"Temos um Governo absolutamente descolado da realidade do país"
Catarina Martins considerou, esta quinta-feira, que temos "um Governo descolado da realidade", num comentário às palavras do ministro da Presidência, António Leitão Amaro, que, durante a manhã, considerou que a adesão à greve geral de hoje era "inexpressiva".
A candidata presidencial afirmou, à margem da manifestação em Lisboa, que "um Governo que acha que a saúde está bem é um Governo que acha que a greve não tem significado.

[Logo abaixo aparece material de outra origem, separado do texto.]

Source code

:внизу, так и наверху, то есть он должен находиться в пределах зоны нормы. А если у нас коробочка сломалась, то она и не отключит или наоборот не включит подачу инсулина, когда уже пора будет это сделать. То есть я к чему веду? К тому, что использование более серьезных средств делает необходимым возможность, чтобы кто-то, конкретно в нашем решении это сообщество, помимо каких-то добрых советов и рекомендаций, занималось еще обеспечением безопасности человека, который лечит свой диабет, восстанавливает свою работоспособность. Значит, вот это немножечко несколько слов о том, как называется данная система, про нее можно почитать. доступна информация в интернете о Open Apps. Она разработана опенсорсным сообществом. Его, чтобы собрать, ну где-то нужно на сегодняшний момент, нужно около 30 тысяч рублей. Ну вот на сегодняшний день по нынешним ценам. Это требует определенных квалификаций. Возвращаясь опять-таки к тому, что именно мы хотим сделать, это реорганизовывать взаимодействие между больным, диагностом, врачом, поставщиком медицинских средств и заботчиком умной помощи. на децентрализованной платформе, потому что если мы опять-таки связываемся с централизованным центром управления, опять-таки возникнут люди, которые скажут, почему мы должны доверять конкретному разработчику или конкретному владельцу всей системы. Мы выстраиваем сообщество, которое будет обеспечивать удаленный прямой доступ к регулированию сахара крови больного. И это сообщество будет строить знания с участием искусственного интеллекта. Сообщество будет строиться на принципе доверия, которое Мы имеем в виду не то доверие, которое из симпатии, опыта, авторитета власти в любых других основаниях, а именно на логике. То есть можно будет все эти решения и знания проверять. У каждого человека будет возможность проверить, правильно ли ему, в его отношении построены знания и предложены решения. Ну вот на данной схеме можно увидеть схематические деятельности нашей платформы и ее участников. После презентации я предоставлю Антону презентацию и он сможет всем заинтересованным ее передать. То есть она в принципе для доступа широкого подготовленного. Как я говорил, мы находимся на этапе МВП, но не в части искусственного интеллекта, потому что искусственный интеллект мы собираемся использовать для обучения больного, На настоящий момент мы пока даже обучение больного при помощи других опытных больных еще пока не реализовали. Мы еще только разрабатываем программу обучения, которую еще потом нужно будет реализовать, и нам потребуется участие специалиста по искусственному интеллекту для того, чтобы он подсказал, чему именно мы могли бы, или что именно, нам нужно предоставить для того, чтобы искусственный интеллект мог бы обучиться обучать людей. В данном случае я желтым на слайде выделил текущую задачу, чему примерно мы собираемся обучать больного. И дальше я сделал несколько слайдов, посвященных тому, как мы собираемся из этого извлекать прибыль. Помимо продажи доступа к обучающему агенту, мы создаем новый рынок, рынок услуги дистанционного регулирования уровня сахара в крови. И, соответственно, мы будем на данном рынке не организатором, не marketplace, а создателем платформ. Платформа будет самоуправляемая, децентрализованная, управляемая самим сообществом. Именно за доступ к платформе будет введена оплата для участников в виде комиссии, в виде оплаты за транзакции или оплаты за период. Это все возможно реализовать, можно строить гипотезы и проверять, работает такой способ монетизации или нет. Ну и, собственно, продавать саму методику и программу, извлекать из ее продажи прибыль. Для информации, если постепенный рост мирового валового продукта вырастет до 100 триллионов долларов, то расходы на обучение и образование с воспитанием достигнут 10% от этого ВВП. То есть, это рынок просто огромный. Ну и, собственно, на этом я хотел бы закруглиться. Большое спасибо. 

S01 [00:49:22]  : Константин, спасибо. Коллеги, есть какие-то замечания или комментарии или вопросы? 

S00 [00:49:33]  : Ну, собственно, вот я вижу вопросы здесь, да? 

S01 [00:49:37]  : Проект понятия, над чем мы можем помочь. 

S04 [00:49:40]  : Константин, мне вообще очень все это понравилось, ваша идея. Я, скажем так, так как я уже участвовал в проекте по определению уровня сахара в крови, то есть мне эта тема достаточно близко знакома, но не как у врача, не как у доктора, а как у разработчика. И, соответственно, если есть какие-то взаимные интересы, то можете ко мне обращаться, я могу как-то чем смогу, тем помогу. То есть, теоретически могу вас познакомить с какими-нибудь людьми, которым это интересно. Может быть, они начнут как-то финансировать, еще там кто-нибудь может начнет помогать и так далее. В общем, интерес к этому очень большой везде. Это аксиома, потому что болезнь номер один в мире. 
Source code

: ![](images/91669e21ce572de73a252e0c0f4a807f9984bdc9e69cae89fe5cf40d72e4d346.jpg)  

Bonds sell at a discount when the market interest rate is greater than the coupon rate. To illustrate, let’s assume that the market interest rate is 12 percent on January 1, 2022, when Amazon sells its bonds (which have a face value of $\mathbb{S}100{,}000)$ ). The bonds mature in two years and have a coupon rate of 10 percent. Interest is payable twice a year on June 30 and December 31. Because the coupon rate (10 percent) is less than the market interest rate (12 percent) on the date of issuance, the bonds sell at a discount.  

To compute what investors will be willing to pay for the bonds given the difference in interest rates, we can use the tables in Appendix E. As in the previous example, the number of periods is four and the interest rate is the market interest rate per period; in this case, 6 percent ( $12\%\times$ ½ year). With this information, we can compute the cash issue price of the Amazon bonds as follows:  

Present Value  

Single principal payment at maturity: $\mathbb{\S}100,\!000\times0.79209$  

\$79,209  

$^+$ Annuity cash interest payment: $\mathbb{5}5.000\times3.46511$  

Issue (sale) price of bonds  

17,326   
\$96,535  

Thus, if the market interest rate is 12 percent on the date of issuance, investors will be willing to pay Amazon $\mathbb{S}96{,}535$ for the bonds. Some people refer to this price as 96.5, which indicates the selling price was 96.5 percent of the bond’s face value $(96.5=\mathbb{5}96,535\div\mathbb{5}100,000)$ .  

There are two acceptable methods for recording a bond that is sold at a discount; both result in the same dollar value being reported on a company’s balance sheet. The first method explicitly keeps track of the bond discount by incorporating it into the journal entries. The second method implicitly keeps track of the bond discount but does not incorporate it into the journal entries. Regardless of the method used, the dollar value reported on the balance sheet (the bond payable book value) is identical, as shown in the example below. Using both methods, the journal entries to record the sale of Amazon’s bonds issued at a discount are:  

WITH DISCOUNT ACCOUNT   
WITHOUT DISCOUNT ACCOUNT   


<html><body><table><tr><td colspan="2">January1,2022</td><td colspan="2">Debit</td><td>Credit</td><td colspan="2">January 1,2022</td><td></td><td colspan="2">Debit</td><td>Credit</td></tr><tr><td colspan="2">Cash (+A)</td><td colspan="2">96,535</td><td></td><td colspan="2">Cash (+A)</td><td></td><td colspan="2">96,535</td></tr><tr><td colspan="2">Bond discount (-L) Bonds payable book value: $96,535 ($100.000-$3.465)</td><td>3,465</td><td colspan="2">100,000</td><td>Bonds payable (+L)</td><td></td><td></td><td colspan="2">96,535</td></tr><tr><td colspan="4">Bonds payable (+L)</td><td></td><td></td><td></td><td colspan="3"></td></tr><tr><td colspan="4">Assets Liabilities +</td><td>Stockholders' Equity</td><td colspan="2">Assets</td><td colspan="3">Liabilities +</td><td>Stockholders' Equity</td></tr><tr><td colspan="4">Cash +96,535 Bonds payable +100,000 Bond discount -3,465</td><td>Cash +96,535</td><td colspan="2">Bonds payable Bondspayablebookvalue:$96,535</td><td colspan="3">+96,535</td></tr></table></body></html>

É mesmo um Governo absolutamente descolado da realidade do país".
"Greves gerais não há muitas em Portugal", recordou em declarações à SIC Notícias, vincando que "quem faz greve perde um dia do seu salário e, muitas vezes, sujeita-se até a perseguição porque, como sabemos, para as pessoas mais precárias, fazer greve é até um risco para manterem o emprego".
"E fazem-no para dizer ao Governo que não podemos trabalhar ainda mais horas em Portugal com salários ainda mais baixos. Quem está em greve, quem se manifesta, quem está em luta, está a fazer uma luta que é muito solidária, porque é uma luta pelos seus direitos, pelo seu salário, mas é também uma luta por uma economia - porque queremos uma economia mais qualificada, que seja de empregos a sério, de salários a sério, e não esta corrida para os baixos salários", acrescentou.
Para a candidata a Belém, "o Governo tem de recuar". "O Governo não pode propor a todas as gerações de trabalhadores que fiquem pior. Isto não tem nada a ver com o que a economia precisa ou com a flexibilidade. Nós não podemos dizer aos novos que eles vão ficar com contratos a prazo toda a vida, não podemos dizer às pessoas que estão a trabalhar que do dia para a noite podem ser despedidas porque aquilo vai passar a ser um outsourcing. Não podemos dizer às pessoas que o patrão pode dizer-lhes que vão trabalhar mais duas horas por dia, cinco dias por semana, porque sim", disse.
"O Governo tem de deixar de insultar as pessoas que trabalham e que lutam pelos seus direitos, porque são elas quem estão a defender Portugal", frisou ainda Catarina Martins.
Além de Catarina Martins, recorde-se que anunciaram candidaturas às eleições presidenciais Luís Marques Mendes (com o apoio do PSD), António José Seguro (apoiado pelo PS), André Ventura (apoiado pelo Chega), António Filipe (apoiado pelo PCP), Henrique Gouveia e Melo, João Cotrim Figueiredo (apoiado pela Iniciativa Liberal) e Jorge Pinto (apoiado pelo Livre), entre outros.